Job 1
Transcribe the stretch from "Later on, I" through "student as him." in the interview excerpt.
Job 2
Carry the interview with the Chengdu mortician forward from the point where it stops.

#### Reading text

When he saw the blood coming out of my nose, my former student began to realize that he had hit the wrong person. Sobriety returned somewhat. He explained to me: When I asked this bitch to service you, she thought you are too old for her. No shit. She has slept with hundreds of men and she still thinks she has a fresh pussy. I couldn't bear to hear him talk like that and left right away.

Later on, I didn't even go ask for my tricycle, for fear that the Party secretary's son could find me. One day, I was reading the
Huaxi Metropolis Daily
and found a report in the social news section about how my former student had been charged with beating up a young woman and forcing her into prostitution. When he was interviewed in the detention center, he was quoted as saying: My former teacher took care of me when I was kid. Now it's time to pay him back. I don't regret staying at the detention center because I did it for him.

LIAO:
I have never seen such a loyal student as him.

HUANG:
If his father knew about this, he would be turning over in his grave.

LIAO:
Have you been back to that school?

HUANG:
No. I heard that the Shanya High School has been closed. The classroom buildings have been demolished and the playground is piled with dirt. The school is now turned into farmland. My guess is that the school lacked financial resources and couldn't get qualified teachers to work there. Times have changed. College graduates are no longer as idealistic as we were. They are all looking for high-paying jobs with international companies. Sometimes, I don't know who is right, Old Mao or Old Deng. Is it good to open China's door to the West or is it good to keep it shut?

THE MORTICIAN

There is a funeral home on Chengdu's Qunzhong Road. Next to the funeral home is a big teahouse, with a run-down façade. The business at the teahouse is fairly good. About 80 percent of its clients are senior citizens. It was inside the teahouse that I recently met the seventy-one-year-old Zhang Daoling, a senior mortician at the funeral home.

LIAO YIWU:
Master Zhang, how long have you been in this business?

ZHANG DAOLING:
Over forty years. I'm about to retire. I was one of founding members of this funeral home. I started out here in 1957, when I graduated from the local art school. It was the time of the anti-Rightist campaign. Many educated folks had been purged for speaking out against the Communist Party. So people were quite nervous. When my school assigned me this job, I took it right away. If I had refused, I would have easily been labeled a Rightist for disobeying Party orders. When I first started out here, we had about ten staff members. In those days, people seldom used funeral homes. All burial services and rituals were conducted in their own private homes or villages. Most of the dead people were sent to our funeral home by police who had picked them up on the street. They were either murder victims or people killed in traffic accidents. Starting in the mid-1950s, Chairman Mao and other senior Chinese leaders began to encourage citizens to change the traditional practice of burial to cremation because there was simply not enough space for cemeteries. Our funeral home added the cremation service. But the concept of cremation was something that people found hard to accept. As a result, we didn't have much to do at work. My supervisor assigned me the job of designing a bulletin board to publicize Chairman Mao's political teachings. As you know, the Party was launching one political campaign after another. Lots of propaganda materials came in. I had to read them and then publicize them via the bulletin board.

LIAO:
I assume the extra assignment kept you fairly busy.

########
#### Provided information

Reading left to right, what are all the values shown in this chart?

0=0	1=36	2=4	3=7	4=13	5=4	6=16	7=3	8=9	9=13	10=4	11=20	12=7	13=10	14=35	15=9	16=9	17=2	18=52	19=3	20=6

########
#### Provided information

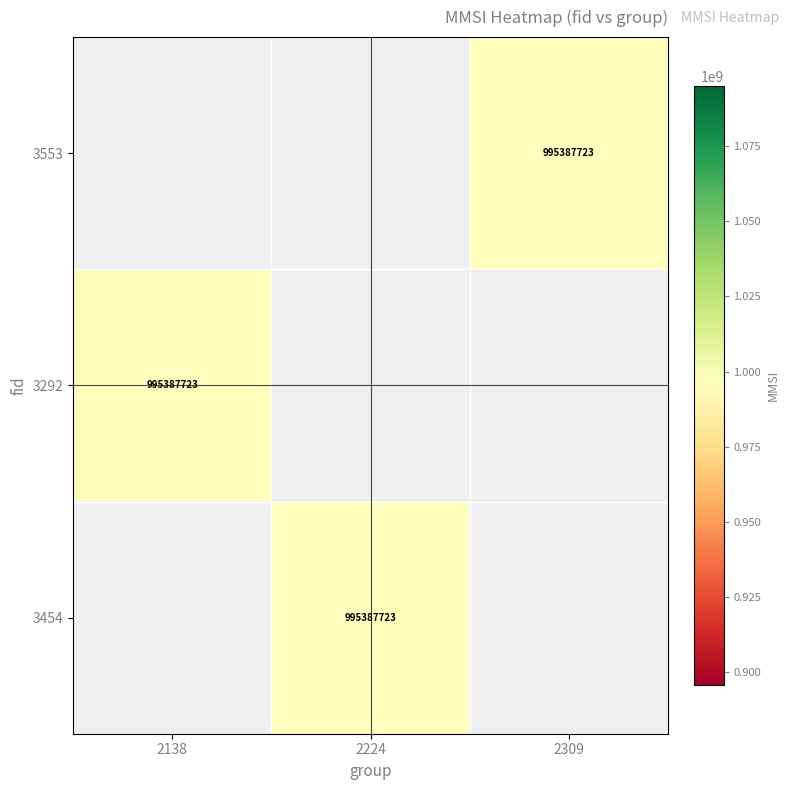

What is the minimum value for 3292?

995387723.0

########

Written reply 1
Later on, I didn't even go ask for my tricycle, for fear that the Party secretary's son could find me. One day, I was reading the
Huaxi Metropolis Daily
and found a report in the social news section about how my former student had been charged with beating up a young woman and forcing her into prostitution. When he was interviewed in the detention center, he was quoted as saying: My former teacher took care of me when I was kid. Now it's time to pay him back. I don't regret staying at the detention center because I did it for him.

LIAO:
I have never seen such a loyal student as him.

Written reply 2
ZHANG:
Yes. Following the anti-Rightist campaign in 1957, Chairman Mao launched the Great Leap Forward movement in 1958. In this neighborhood, some young people stormed into the funeral home, urging us to convert the cremation furnace into one that could produce iron and steel. Their reason was that we didn't use the furnace that much and that we needed to make contributions to Chairman Mao's great plan. The funeral home director tried to explain to them that the two types of furnaces were designed differently. The neighbors didn't believe a word he said. They claimed that if a furnace had the capability to cremate a human body, it could be easily converted into one that could melt scraps of metal. When the funeral director refused their demand, they turned him over to the police and had him arrested for obstructing Mao's Great Leap Forward. After our director was taken away, the neighbors moved chunks of ore and coal into the courtyard. Luckily, the county chief heard about it; he rushed over and stopped the mob from destroying the furnace. As a compromise, the county chief allowed the neighbors to build a new furnace in our courtyard. As you can imagine, the quiet and spooky funeral home was turned into a mini smoke-filled noisy factory. I was quite caught up in the movement. I rushed in and out of the funeral home like crazy, collecting every piece of metal I could find from bicycles to cooking utensils. I had almost forgotten that my real job was as a beautician at the funeral home. Oh well, in the next few months, we produced quite a few chunks of useless, low-quality iron. It was a total disaster. The only good thing that came out of that crazy campaign was that I met my current wife. She was in the Communist Youth League and was assigned to the funeral home to help out with our steel production.

LIAO:
When did the funeral business officially take off?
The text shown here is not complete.